* Data segment *

-------------------------

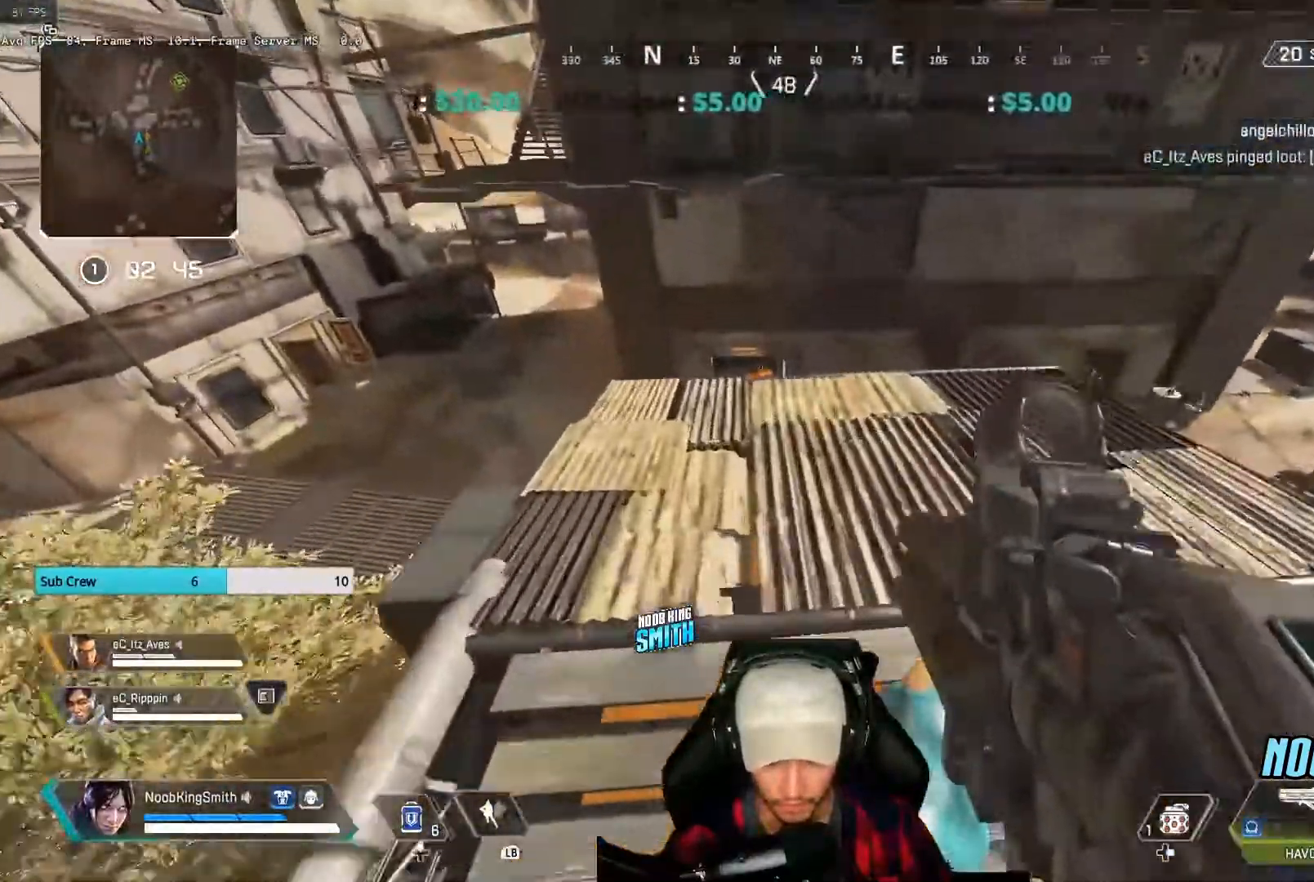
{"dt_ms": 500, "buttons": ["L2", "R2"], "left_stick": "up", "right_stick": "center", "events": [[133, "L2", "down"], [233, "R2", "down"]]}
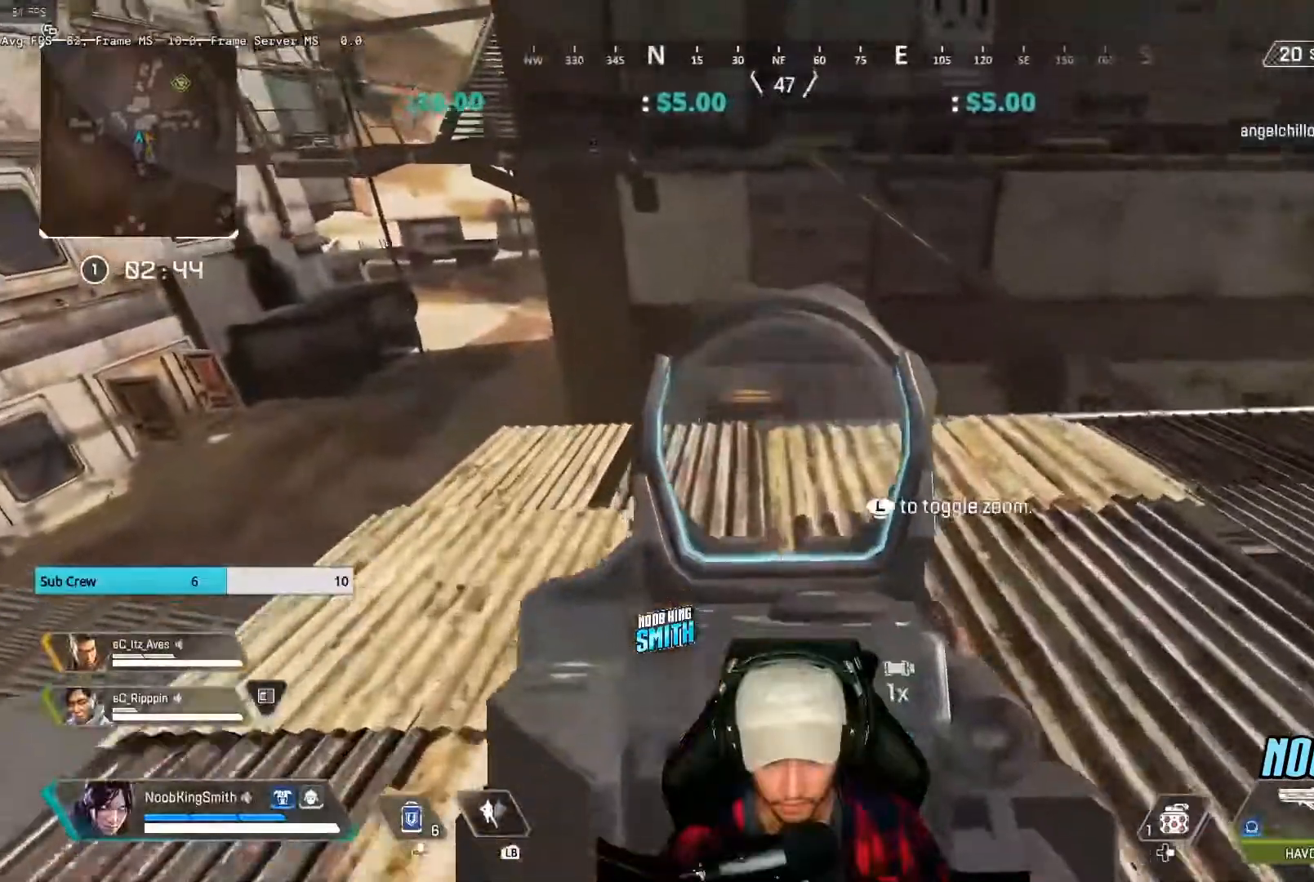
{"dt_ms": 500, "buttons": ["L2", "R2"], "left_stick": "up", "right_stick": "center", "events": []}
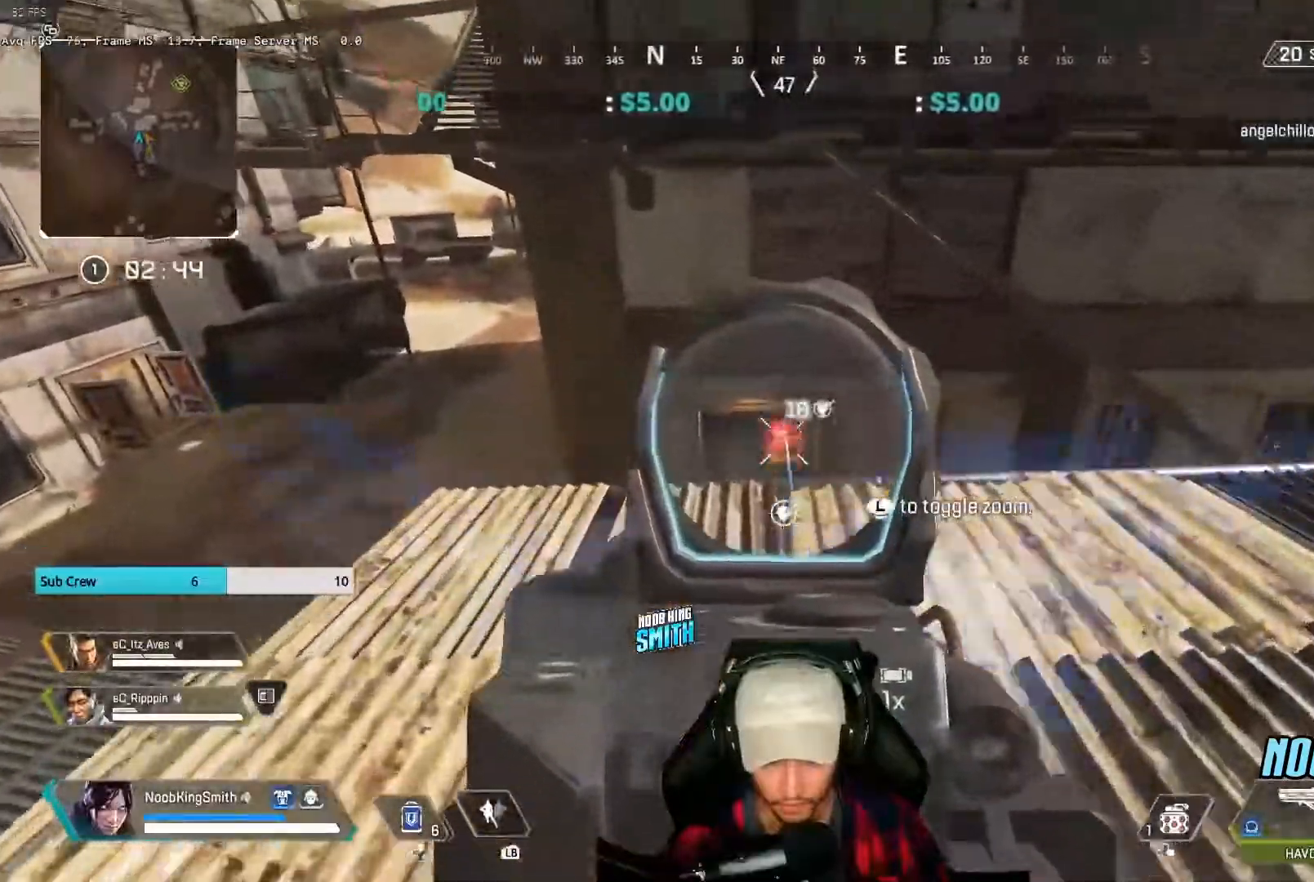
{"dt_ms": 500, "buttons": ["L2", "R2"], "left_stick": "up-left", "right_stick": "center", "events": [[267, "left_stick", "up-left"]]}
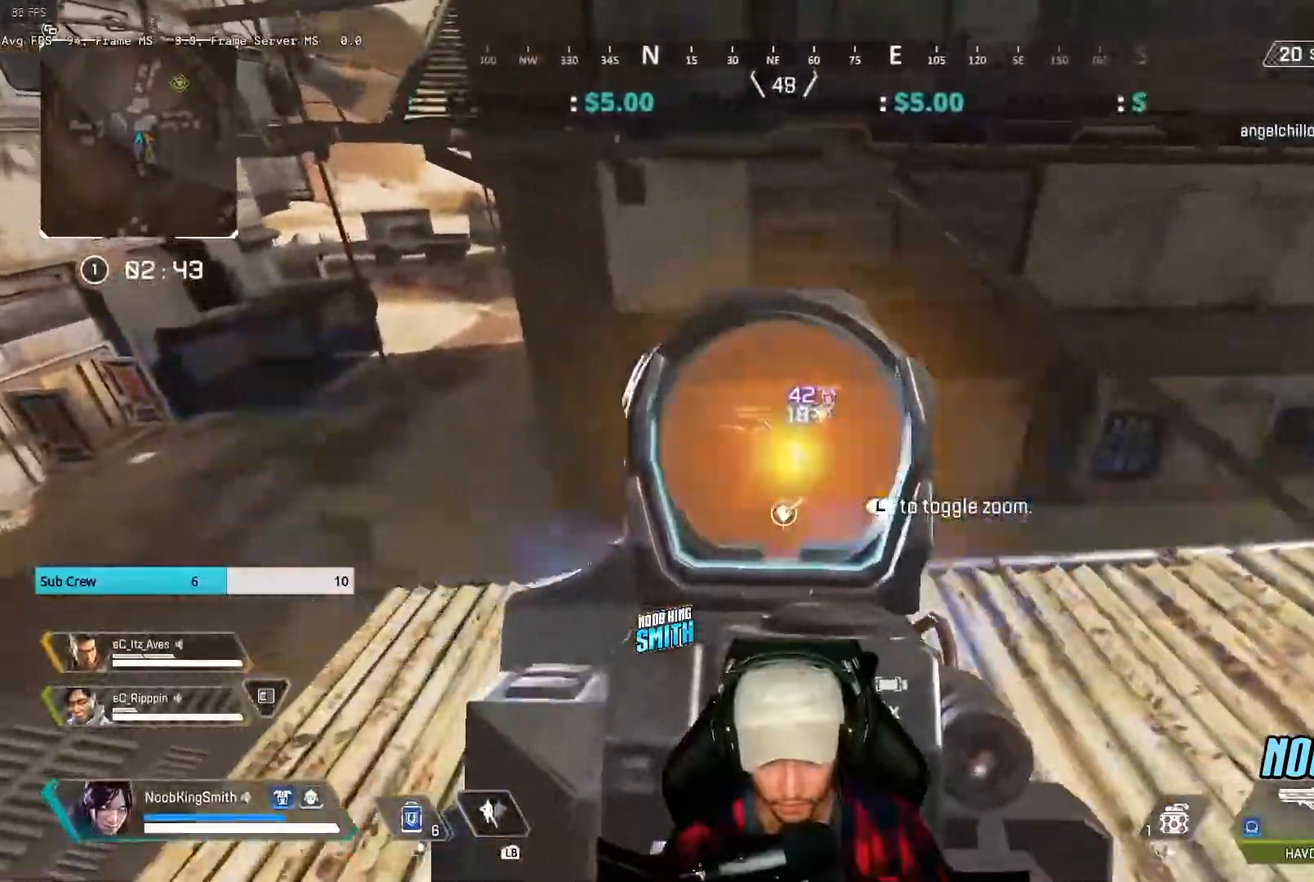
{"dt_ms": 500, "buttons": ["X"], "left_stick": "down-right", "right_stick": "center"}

-------------------------

Transcribe the lines above exactly, setting aside any picture among them.

* Completed task *
{"dt_ms": 500, "buttons": ["L2", "R2"], "left_stick": "up", "right_stick": "center", "events": [[133, "L2", "down"], [233, "R2", "down"]]}
{"dt_ms": 500, "buttons": ["L2", "R2"], "left_stick": "up", "right_stick": "center", "events": []}
{"dt_ms": 500, "buttons": ["L2", "R2"], "left_stick": "up-left", "right_stick": "center", "events": [[267, "left_stick", "up-left"]]}
{"dt_ms": 500, "buttons": ["X"], "left_stick": "down-right", "right_stick": "center"}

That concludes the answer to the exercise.